How to detect whether a git merge would result in an empty commit, given two arbitrary commits?

Question

If I use LibGit2Sharp's "Diff" feature to compare two branch commits, the diff has changes regardless of the order in which I compare them.

var newBranch = repository.Branches[currentBranchName];
var oldBranch = repository.Branches[name];

var patch = repository.Diff.Compare<Patch>(oldBranch.Tip.Tree, newBranch.Tip.Tree);
var patchChanges = patch.Count();

If I swap newBranch and oldBranch in the above code, an identical/opposite patch is returned. For example, if the first patch is something like +300 -200, then diffing the branches in reverse order will result in a patch with -300 +200.

On the other hand, if I merge one branch into another, there might be NO new changes introduced (i.e. an empty merge commit will result), whereas if I merge in the opposite order there WILL be changes.

I'm really just trying to detect whether one branch is missing hotfixes from another, which is the same as answering the question of whether merging one branch into another would result in an empty merge commit. I can get the ahead/behind counts, but often, when one branch is behind another by one commit, that commit is an empty merge commit, so it's not actually behind (i.e. a new merge commit would be empty), so the behind by count doesn't actually tell me whether hotfixed changes are missing. I thought maybe I could just diff the two commits, but as I discovered, that always has equal/opposite changes in both directions, whereas I need some operation that will detect that there are no changes in one specific direction (i.e. the "ahead" commit is empty). I cannot find anything in LibGit2Sharp that will tell me whether a merge commit is empty.

Answer 1

An empty merge can happen, but, among other things, it requires defining what we mean by empty merge.

A merge has three inputs, not two. A diff has two inputs, not three.

When Git performs a merge—a true merge, of the usual kind, not an octopus merge, not a fast-forward operation, or some of the other things that git merge can do, but a true three-way merge with two branch tips and a merge base—Git has to run two git diff operations, not one, because each git diff compares just two trees, and we need to compare three.

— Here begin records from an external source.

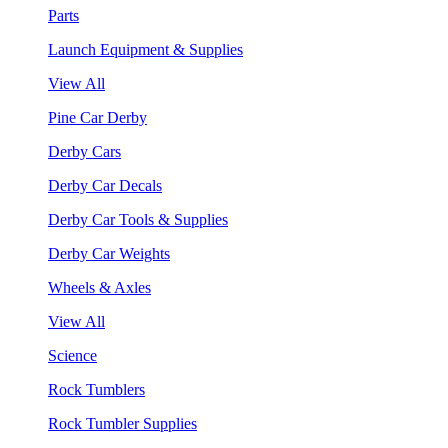
Parts
Launch Equipment & Supplies
View All
Pine Car Derby
Derby Cars
Derby Car Decals
Derby Car Tools & Supplies
Derby Car Weights
Wheels & Axles
View All
Science
Rock Tumblers
Rock Tumbler Supplies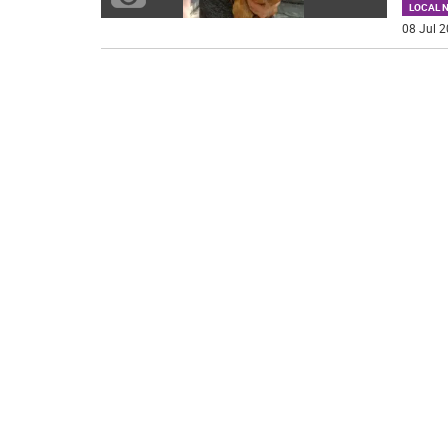
LOCAL 
08 Jul 2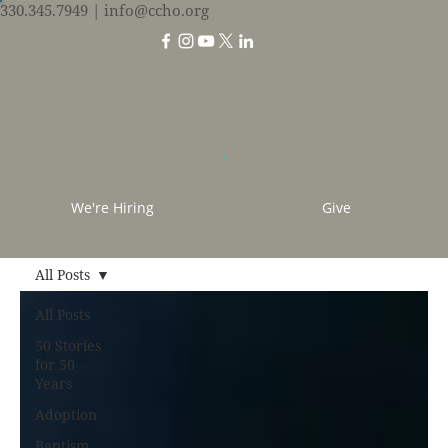
330.345.7949
| info@ccho.org
We're Hiring
Give
All Posts
All Posts
50 Stories
for 50
Years
Adoption
Baptism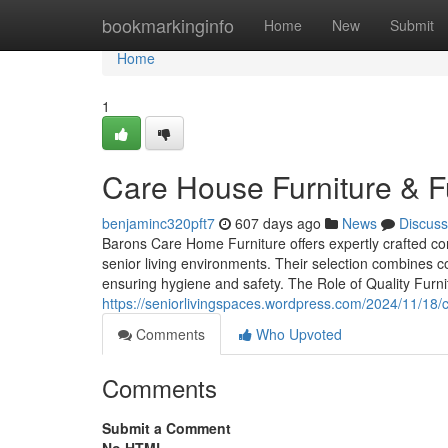
Home
bookmarkinginfo
Home
New
Submit
Home
1
Care House Furniture & F
benjaminc320pft7
607 days ago
News
Discuss
Barons Care Home Furniture offers expertly crafted co
senior living environments. Their selection combines com
ensuring hygiene and safety. The Role of Quality Furni
https://seniorlivingspaces.wordpress.com/2024/11/18/
Comments
Who Upvoted
Comments
Submit a Comment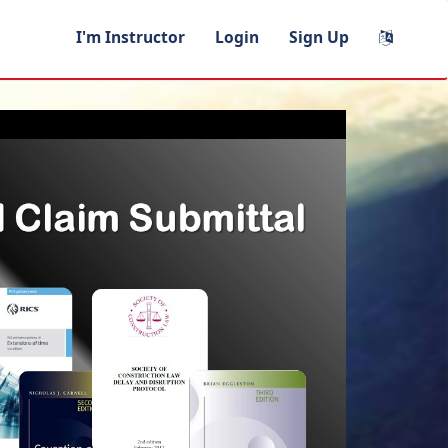
I'm Instructor
Login
Sign Up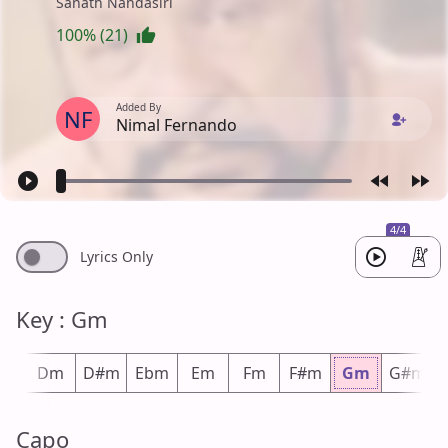
Sanath Nandasiri
100% (21)
Added By
NF
Nimal Fernando
4/4
Lyrics Only
Key : Gm
#m
Dm
D#m
Ebm
Em
Fm
F#m
Gm
G#m
Capo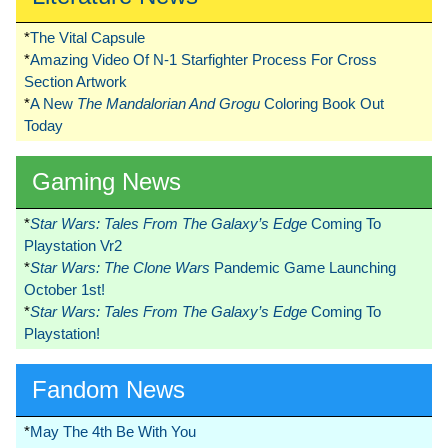
*
The Vital Capsule
*
Amazing Video Of N-1 Starfighter Process For Cross
Section Artwork
*
A New
The Mandalorian And Grogu
Coloring Book Out
Today
Gaming News
*
Star Wars: Tales From The Galaxy’s Edge
Coming To
Playstation Vr2
*
Star Wars: The Clone Wars
Pandemic Game Launching
October 1st!
*
Star Wars: Tales From The Galaxy’s Edge
Coming To
Playstation!
Fandom News
*
May The 4th Be With You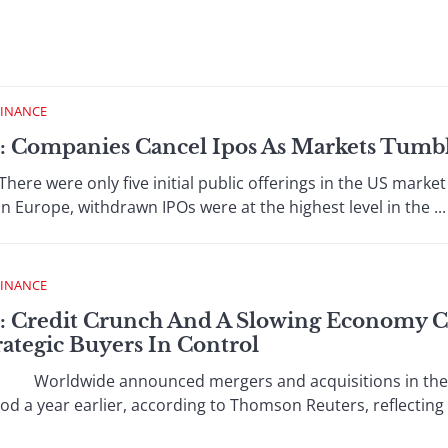
FINANCE
 : Companies Cancel Ipos As Markets Tumb
ere only five initial public offerings in the US market in
 In Europe, withdrawn IPOs were at the highest level in the ...
FINANCE
 : Credit Crunch And A Slowing Economy
trategic Buyers In Control
orldwide announced mergers and acquisitions in the fir
 a year earlier, according to Thomson Reuters, reflecting th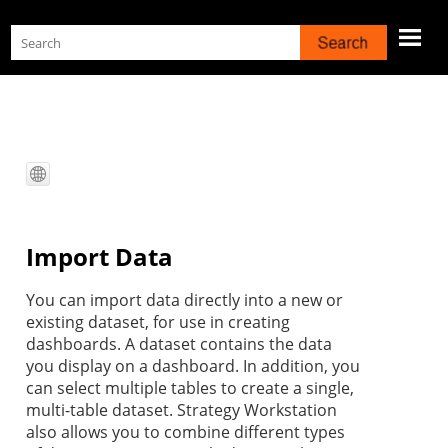
Skip To Main Content
Import Data
You can import
data directly into a new or
existing dataset, for use in creating
dashboards. A dataset contains the data
you display on a dashboard. In addition, you
can select multiple tables to create a single,
multi-table dataset.
Strategy
Workstation
also allows you to combine different types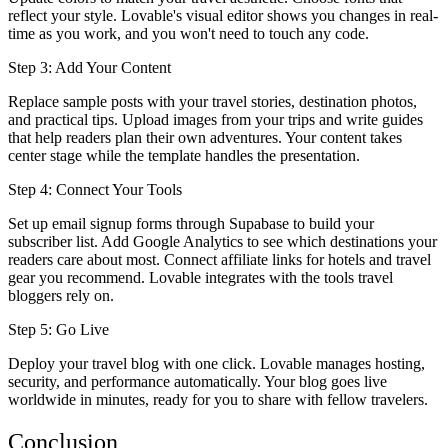
reflect your style. Lovable's visual editor shows you changes in real-
time as you work, and you won't need to touch any code.
Step 3: Add Your Content
Replace sample posts with your travel stories, destination photos,
and practical tips. Upload images from your trips and write guides
that help readers plan their own adventures. Your content takes
center stage while the template handles the presentation.
Step 4: Connect Your Tools
Set up email signup forms through Supabase to build your
subscriber list. Add Google Analytics to see which destinations your
readers care about most. Connect affiliate links for hotels and travel
gear you recommend. Lovable integrates with the tools travel
bloggers rely on.
Step 5: Go Live
Deploy your travel blog with one click. Lovable manages hosting,
security, and performance automatically. Your blog goes live
worldwide in minutes, ready for you to share with fellow travelers.
Conclusion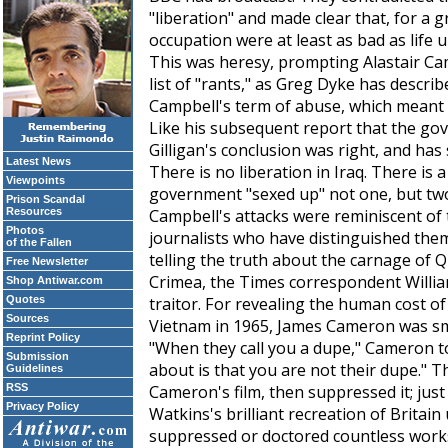
"liberation" and made clear that, for a 
occupation were at least as bad as life
This was heresy, prompting Alastair Cam
list of "rants," as Greg Dyke has describ
Campbell's term of abuse, which meant 
Like his subsequent report that the gov
Gilligan's conclusion was right, and has
Latest News
There is no liberation in Iraq. There is 
Viewpoints
government "sexed up" not one, but two
Prison Scandal
Resources
Campbell's attacks were reminiscent of
Photos
journalists who have distinguished them
of the Fallen
telling the truth about the carnage of Q
Free Newsletter
Crimea, the
Times
correspondent Willi
Shop Antiwar.com
Quotes
traitor. For revealing the human cost 
Sources
Vietnam in 1965, James Cameron was s
Reprint Policy
"When they call you a dupe," Cameron to
Submission
about is that you are not their dupe." 
Guidelines
RSS
Cameron's film, then suppressed it; jus
Privacy Policy
Watkins's brilliant recreation of Britain 
suppressed or doctored countless works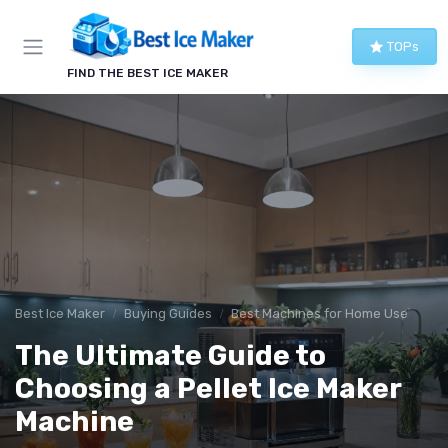
TOPs
FIND THE BEST ICE MAKER
Best Ice Maker
Buying Guides
Best Machines for Home Use
The Ultimate Guide to
Choosing a Pellet Ice Maker
Machine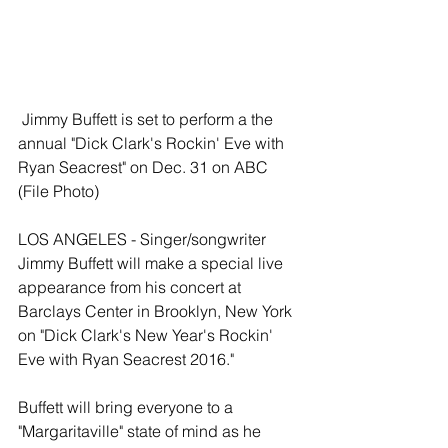
 Jimmy Buffett is set to perform a the 
annual "Dick Clark's Rockin' Eve with 
Ryan Seacrest" on Dec. 31 on ABC 
(File Photo) 
LOS ANGELES - Singer/songwriter 
Jimmy Buffett will make a special live 
appearance from his concert at 
Barclays Center in Brooklyn, New York 
on "Dick Clark's New Year's Rockin' 
Eve with Ryan Seacrest 2016."  
Buffett will bring everyone to a 
"Margaritaville" state of mind as he 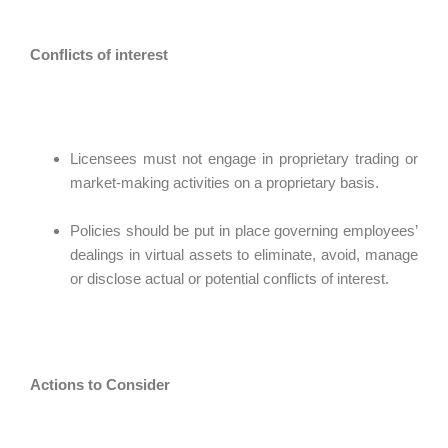
Conflicts of interest
Licensees must not engage in proprietary trading or
market-making activities on a proprietary basis.
Policies should be put in place governing employees’
dealings in virtual assets to eliminate, avoid, manage
or disclose actual or potential conflicts of interest.
Actions to Consider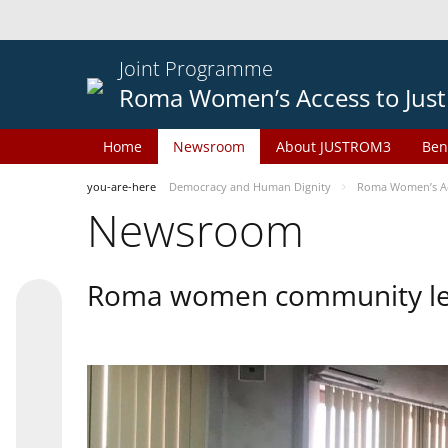
Joint Programme
Roma Women’s Access to Just
Home
Newsroom
About JUSTROM3
Ben
you-are-here
Democracy and Human Dignity
Roma Women’s Acc
Newsroom
Roma women community lead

The first of the three inputs is neither branch tip. Instead, it is the merge base commit between the two tips:

          C--D--E   <-- ourbranch (HEAD)
         /
...--A--B
         \
          F--G   <-- theirbranch

Here, each uppercase letter stands in for an actual commit hash ID. To do the merge, Git must:

• locate commit B, the merge base
• compare B to E: what did we change?
• compare B to G: what did they change?
• combine these changes!

When the merge is done, assuming all goes well, Git makes a new commit that has two parents instead of just one:

          C--D--E
         /       \
...--A--B         H   <-- ourbranch (HEAD)
         \       /
          F-----G   <-- theirbranch

If, after the fact of the merge, you compare H vs E, you will see the changes that came in via theirbranch: B vs G, minus anything that was already in B vs E. If you compare H vs G, you will see the changes that came in via ourbranch: B vs E, minus anything that was duplicated in B vs G.

If we define an empty merge as one where H vs E produces no difference (i.e., that the snapshot in E matches that in E) and H vs G produces no difference, then E must have matched G. (The contents of B become irrelevant in this definition!)

If we define an empty merge as one where H vs E produces no difference, regardless of whether H vs G produces some difference, then there are more ways to get here. One is to use -s ours when running git merge, as that instruct Git to ignore the second diff entirely (and in fact, not bother running it): just use G as the snapshot for H, while still making the history linkage connect H backwards to both E and G. Another is to ensure that whatever is in the B vs G diff is simply a subset of whatever is in the B vs H diff, so that the process of combining the two diffs results in just taking the B-vs-H diff in the end.

If we define an empty merge as one in which H matches B, the constraints are even stronger. The only natural way to get this is for E to also match B, and, if we did not use -s ours, for G to match B as well.

(Note that we can run git merge --no-commit to stop Git from automatically committing the merge result. In this case, we can subsequently mess with the contents of the index—the thing from which Git will make the next commit—so that we can construct the tree from H to look any way we like, regardless of what is in B, E, and/or G. But I exclude this from any normal setup.)

Hence, if you want to pre-compute what a merge will do, your job is this:

1. Find the merge base commit B. (Consider also what happens if there is no common commit, or if there is more than one best common commit, between the two histories derived from walking backwards from the two branch tips.)
2. Having located B, or made a recursive merge the way git merge -s recursive does for the multiple-merge-base case, run the two diff operations that Git would. Remember to enable rename detection.
3. Combine the two diffs.

(Not included here: when both branch tips modify the file with respect to the merge base, Git will use any merge drivers selected in .gitattributes files. If you want to emulate merge, you should do this, too.)

It's generally much simpler to just do the merge and see what happens. If you don't want to update the current branch, detach HEAD before doing the merge, or do the merge with --no-commit and then use git merge --abort to stop the merge and reset.